The government is seeking views on the future of 1p and 2p coins, plus the £50 note, as it aims to strike a balance between cash payment demand, the costs of production and possible tax evasion.

Spring Statement documents reveal the Treasury has issued a call for evidence on cash and digital payments.

Figures reveal cash transactions have fallen from 62% of all payments in 2006 to 40% in 2016, and it is expected to fall to 21% by 2026.

In contrast, contactless payments made each month have grown by nearly 20 times in three years to June 2017.

However, this isn’t to say that cash has become obsolete – 2.7 million people across the UK are entirely reliant on cash, with more than half of these having a total household income of less than £15,000 per year.

As such, the government said it needs to balance the ability to pay by cash while cracking down on the minority who use cash to evade tax and launder money.

Many denominations fall out of circulation as they’re placed in savings jars – six in 10 1p and 2p coins are used in just one transaction before they leave the cash cycle.

In 8% of cases, they’re simply thrown away, meaning the government and Royal Mint need to produce and issue 500 million 1p and 2p coins each year to replace those falling out of circulation.

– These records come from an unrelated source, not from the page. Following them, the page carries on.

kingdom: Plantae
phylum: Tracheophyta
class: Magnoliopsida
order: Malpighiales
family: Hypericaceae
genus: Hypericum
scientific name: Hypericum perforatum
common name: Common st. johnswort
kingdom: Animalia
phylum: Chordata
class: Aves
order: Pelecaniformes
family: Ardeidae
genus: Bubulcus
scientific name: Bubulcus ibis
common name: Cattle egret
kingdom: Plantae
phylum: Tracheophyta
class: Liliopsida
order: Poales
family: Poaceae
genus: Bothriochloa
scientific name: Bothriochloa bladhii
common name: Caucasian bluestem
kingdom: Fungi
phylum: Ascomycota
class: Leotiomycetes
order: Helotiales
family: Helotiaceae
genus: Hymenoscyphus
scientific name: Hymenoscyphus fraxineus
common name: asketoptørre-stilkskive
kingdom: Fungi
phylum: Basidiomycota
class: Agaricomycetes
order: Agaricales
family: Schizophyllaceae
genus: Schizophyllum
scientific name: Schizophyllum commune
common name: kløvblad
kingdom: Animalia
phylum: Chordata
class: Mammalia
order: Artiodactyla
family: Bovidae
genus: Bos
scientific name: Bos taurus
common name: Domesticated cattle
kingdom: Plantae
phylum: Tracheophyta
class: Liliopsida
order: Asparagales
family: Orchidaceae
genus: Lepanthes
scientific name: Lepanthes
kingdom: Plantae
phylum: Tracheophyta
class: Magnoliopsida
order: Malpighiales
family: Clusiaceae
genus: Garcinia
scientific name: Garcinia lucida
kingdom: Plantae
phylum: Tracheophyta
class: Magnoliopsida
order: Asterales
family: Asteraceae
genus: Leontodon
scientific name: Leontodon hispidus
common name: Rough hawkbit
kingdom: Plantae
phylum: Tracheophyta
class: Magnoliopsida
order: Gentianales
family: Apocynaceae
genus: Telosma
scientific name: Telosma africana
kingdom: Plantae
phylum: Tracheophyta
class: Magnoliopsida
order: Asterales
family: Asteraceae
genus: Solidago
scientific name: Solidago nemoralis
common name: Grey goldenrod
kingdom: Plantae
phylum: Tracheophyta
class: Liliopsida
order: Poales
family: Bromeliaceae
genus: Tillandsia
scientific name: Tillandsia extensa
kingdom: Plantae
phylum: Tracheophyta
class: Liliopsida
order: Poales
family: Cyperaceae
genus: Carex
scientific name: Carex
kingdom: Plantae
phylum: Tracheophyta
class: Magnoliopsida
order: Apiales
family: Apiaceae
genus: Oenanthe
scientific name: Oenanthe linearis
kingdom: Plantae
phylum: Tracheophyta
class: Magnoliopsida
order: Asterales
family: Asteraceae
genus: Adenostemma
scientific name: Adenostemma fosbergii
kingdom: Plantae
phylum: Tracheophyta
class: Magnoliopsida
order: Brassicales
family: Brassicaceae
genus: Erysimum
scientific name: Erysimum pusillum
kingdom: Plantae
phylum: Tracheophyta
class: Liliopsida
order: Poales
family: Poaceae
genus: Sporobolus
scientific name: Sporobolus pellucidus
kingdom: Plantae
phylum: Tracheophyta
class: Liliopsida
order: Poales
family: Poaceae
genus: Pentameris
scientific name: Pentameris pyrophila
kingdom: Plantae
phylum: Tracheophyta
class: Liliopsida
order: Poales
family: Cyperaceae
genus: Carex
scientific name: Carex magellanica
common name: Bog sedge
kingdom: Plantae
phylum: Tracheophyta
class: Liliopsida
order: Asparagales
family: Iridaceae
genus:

The cost of issuing coppers is the same as for higher denominations and the document stated that the costs are “likely to rise as usage declines”.

At the other end of the scale, the £50 note is believed to be rarely used for routine purchases . Instead it is held as a ‘store of value’. There’s a “perception among some that £50 notes are used for money laundering, hidden economy and tax evasion”.

The document states: “From an economic perspective, having large numbers of denominations that are not in demand, saved by the public, or in long-term storage at cash processors rather than used in circulation does not contribute to an efficient or cost-effective cash cycle.”

Sarah Coles, personal finance analyst at Hargreaves Lansdown, said: “The writing looks to be on the wall for 1ps and 2ps. When it costs more to produce and distribute a coin than the coin itself is worth, governments tend to decide it’s a spent force – and we’re rapidly heading in that direction for coppers.

“The root of the issue is that demand for these coins has dramatically declined. People are increasingly using debit cards and contactless payments for low value spending. Cash was used for 7.2 billion transactions of under £1 in 2006. By 2016 it had fallen to 4 billion, and by 2026 it is expected to fall to 1.3 billion. Meanwhile, shops are using rounded pricing to save the bother of handling low value coins, so even those who stick with cash have less use for coppers.

“When you add in the impact of inflation eroding their real value, it’s clear that the days are numbered for copper coins.”

The consultation closes on 5 June 2018.